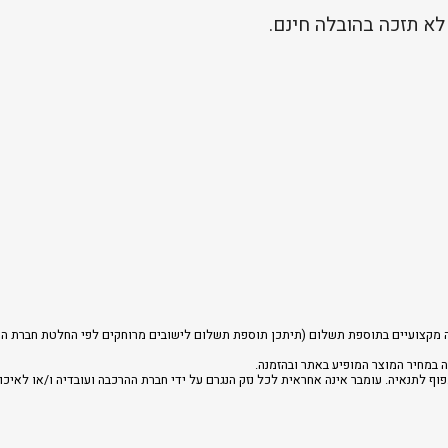
לא תזכה בהובלה חינם.
רכבה מקצועיים בתוספת תשלום (תיתכן תוספת תשלום לישובים מרוחקים לפי החלטת חברת הה
 במחיר המוצר המופיע באתר ובהזמנה.
וף לתנאיה. עומבר אינה אחראית לכל נזק הנגרם על ידי חברת ההרכבה ועובדיה ו/או לאיכו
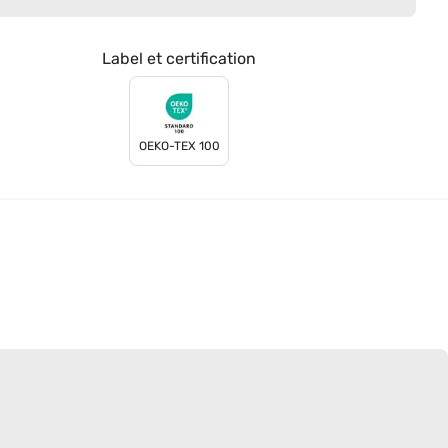
Label et certification
OEKO-TEX 100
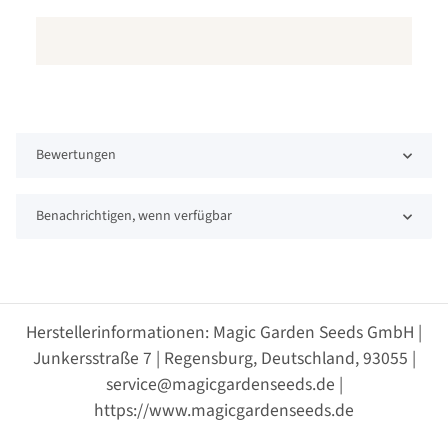
Bewertungen
Benachrichtigen, wenn verfügbar
Herstellerinformationen: Magic Garden Seeds GmbH |
Junkersstraße 7 | Regensburg, Deutschland, 93055 |
service@magicgardenseeds.de |
https://www.magicgardenseeds.de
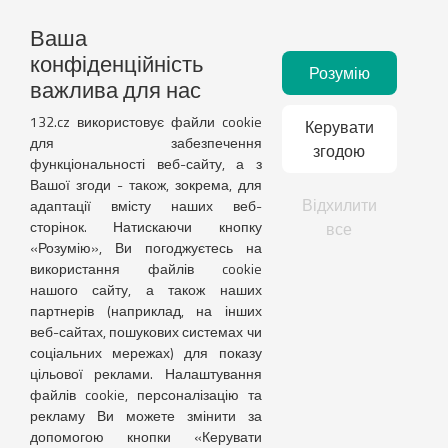
Служба підтримки
Ваша
Кожен будній день з 8:00 do 16:00
конфіденційність
+420 732 418 139
Розумію
важлива для нас
info@132.cz
132.cz використовує файли cookie
Керувати
Наші послуги
для забезпечення
згодою
ДЛЯ КОМПАНІЙ
функціональності веб-сайту, а з
Вашої згоди - також, зокрема, для
Місцезнаходження компанії
Відхилити
адаптації вмісту наших веб-
сторінок. Натискаючи кнопку
все
ДЛЯ ОСІБ
«Розумію», Ви погоджуєтесь на
Тимчасовий захист
використання файлів cookie
нашого сайту, а також наших
Посилання
партнерів (наприклад, на інших
веб-сайтах, пошукових системах чи
Контакт
соціальних мережах) для показу
цільової реклами. Налаштування
Ціни
файлів cookie, персоналізацію та
О компанії
рекламу Ви можете змінити за
Обробка персональних даних
допомогою кнопки «Керувати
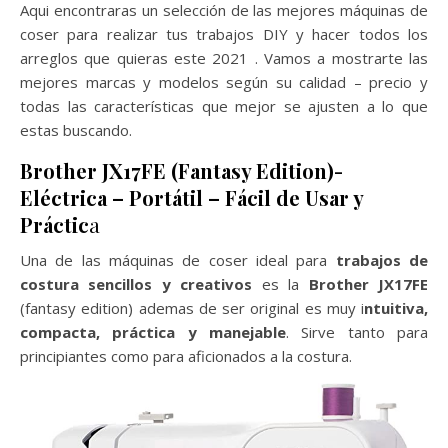
Aqui encontraras un selección de las mejores máquinas de
coser para realizar tus trabajos DIY y hacer todos los
arreglos que quieras este 2021 . Vamos a mostrarte las
mejores marcas y modelos según su calidad – precio y
todas las características que mejor se ajusten a lo que
estas buscando.
Brother JX17FE (Fantasy Edition)-
Eléctrica – Portátil – Fácil de Usar y
Práctic
a
Una de las máquinas de coser ideal para
trabajos de
costura sencillos y creativos
es la
Brother JX17FE
(fantasy edition) ademas de ser original es muy i
ntuitiva,
compacta, práctica y manejable
. Sirve tanto para
principiantes como para aficionados a la costura.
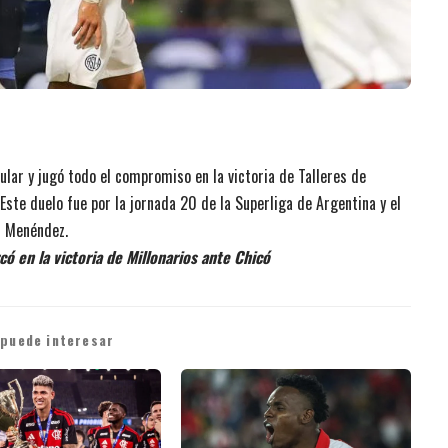
ular y jugó todo el compromiso en la victoria de Talleres de
Este duelo fue por la jornada 20 de la Superliga de Argentina y el
n Menéndez.
có en la victoria de Millonarios ante Chicó
 puede interesar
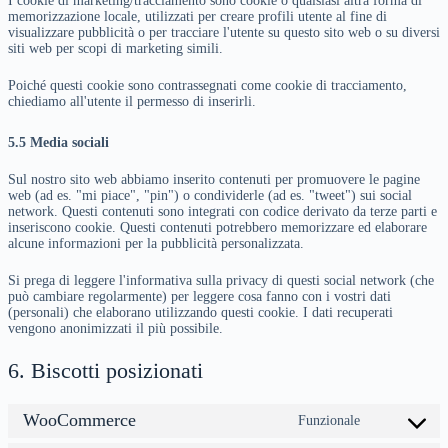
I cookie di marketing/tracciamento sono cookie o qualsiasi altra forma di
memorizzazione locale, utilizzati per creare profili utente al fine di
visualizzare pubblicità o per tracciare l'utente su questo sito web o su diversi
siti web per scopi di marketing simili.
Poiché questi cookie sono contrassegnati come cookie di tracciamento,
chiediamo all'utente il permesso di inserirli.
5.5 Media sociali
Sul nostro sito web abbiamo inserito contenuti per promuovere le pagine
web (ad es. "mi piace", "pin") o condividerle (ad es. "tweet") sui social
network. Questi contenuti sono integrati con codice derivato da terze parti e
inseriscono cookie. Questi contenuti potrebbero memorizzare ed elaborare
alcune informazioni per la pubblicità personalizzata.
Si prega di leggere l'informativa sulla privacy di questi social network (che
può cambiare regolarmente) per leggere cosa fanno con i vostri dati
(personali) che elaborano utilizzando questi cookie. I dati recuperati
vengono anonimizzati il più possibile.
6. Biscotti posizionati
WooCommerce
Funzionale
Consenso
al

▶ [DIRECTIVE]:
The entries are to be written out again exactly, without their pictures.

▶ [EXPECTED ANSWER]:
לא תזכה בהובלה חינם.
רכבה מקצועיים בתוספת תשלום (תיתכן תוספת תשלום לישובים מרוחקים לפי החלטת חברת הה
 במחיר המוצר המופיע באתר ובהזמנה.
וף לתנאיה. עומבר אינה אחראית לכל נזק הנגרם על ידי חברת ההרכבה ועובדיה ו/או לאיכו
Label et certification
OEKO-TEX 100
Bewertungen
Benachrichtigen, wenn verfügbar
Herstellerinformationen: Magic Garden Seeds GmbH |
Junkersstraße 7 | Regensburg, Deutschland, 93055 |
service@magicgardenseeds.de |
https://www.magicgardenseeds.de
Служба підтримки
Ваша
Кожен будній день з 8:00 do 16:00
конфіденційність
+420 732 418 139
Розумію
важлива для нас
info@132.cz
132.cz використовує файли cookie
Керувати
Наші послуги
для забезпечення
згодою
ДЛЯ КОМПАНІЙ
функціональності веб-сайту, а з
Вашої згоди - також, зокрема, для
Місцезнаходження компанії
Відхилити
адаптації вмісту наших веб-
сторінок. Натискаючи кнопку
все
ДЛЯ ОСІБ
«Розумію», Ви погоджуєтесь на
Тимчасовий захист
використання файлів cookie
нашого сайту, а також наших
Посилання
партнерів (наприклад, на інших
веб-сайтах, пошукових системах чи
Контакт
соціальних мережах) для показу
цільової реклами. Налаштування
Ціни
файлів cookie, персоналізацію та
О компанії
рекламу Ви можете змінити за
Обробка персональних даних
допомогою кнопки «Керувати
Aqui encontraras un selección de las mejores máquinas de
coser para realizar tus trabajos DIY y hacer todos los
arreglos que quieras este 2021 . Vamos a mostrarte las
mejores marcas y modelos según su calidad – precio y
todas las características que mejor se ajusten a lo que
estas buscando.
Brother JX17FE (Fantasy Edition)-
Eléctrica – Portátil – Fácil de Usar y
Práctic
a
Una de las máquinas de coser ideal para
trabajos de
costura sencillos y creativos
es la
Brother JX17FE
(fantasy edition) ademas de ser original es muy i
ntuitiva,
compacta, práctica y manejable
. Sirve tanto para
principiantes como para aficionados a la costura.
ular y jugó todo el compromiso en la victoria de Talleres de
Este duelo fue por la jornada 20 de la Superliga de Argentina y el
n Menéndez.
có en la victoria de Millonarios ante Chicó
 puede interesar
I cookie di marketing/tracciamento sono cookie o qualsiasi altra forma di
memorizzazione locale, utilizzati per creare profili utente al fine di
visualizzare pubblicità o per tracciare l'utente su questo sito web o su diversi
siti web per scopi di marketing simili.
Poiché questi cookie sono contrassegnati come cookie di tracciamento,
chiediamo all'utente il permesso di inserirli.
5.5 Media sociali
Sul nostro sito web abbiamo inserito contenuti per promuovere le pagine
web (ad es. "mi piace", "pin") o condividerle (ad es. "tweet") sui social
network. Questi contenuti sono integrati con codice derivato da terze parti e
inseriscono cookie. Questi contenuti potrebbero memorizzare ed elaborare
alcune informazioni per la pubblicità personalizzata.
Si prega di leggere l'informativa sulla privacy di questi social network (che
può cambiare regolarmente) per leggere cosa fanno con i vostri dati
(personali) che elaborano utilizzando questi cookie. I dati recuperati
vengono anonimizzati il più possibile.
6. Biscotti posizionati
WooCommerce
Funzionale
Consenso
al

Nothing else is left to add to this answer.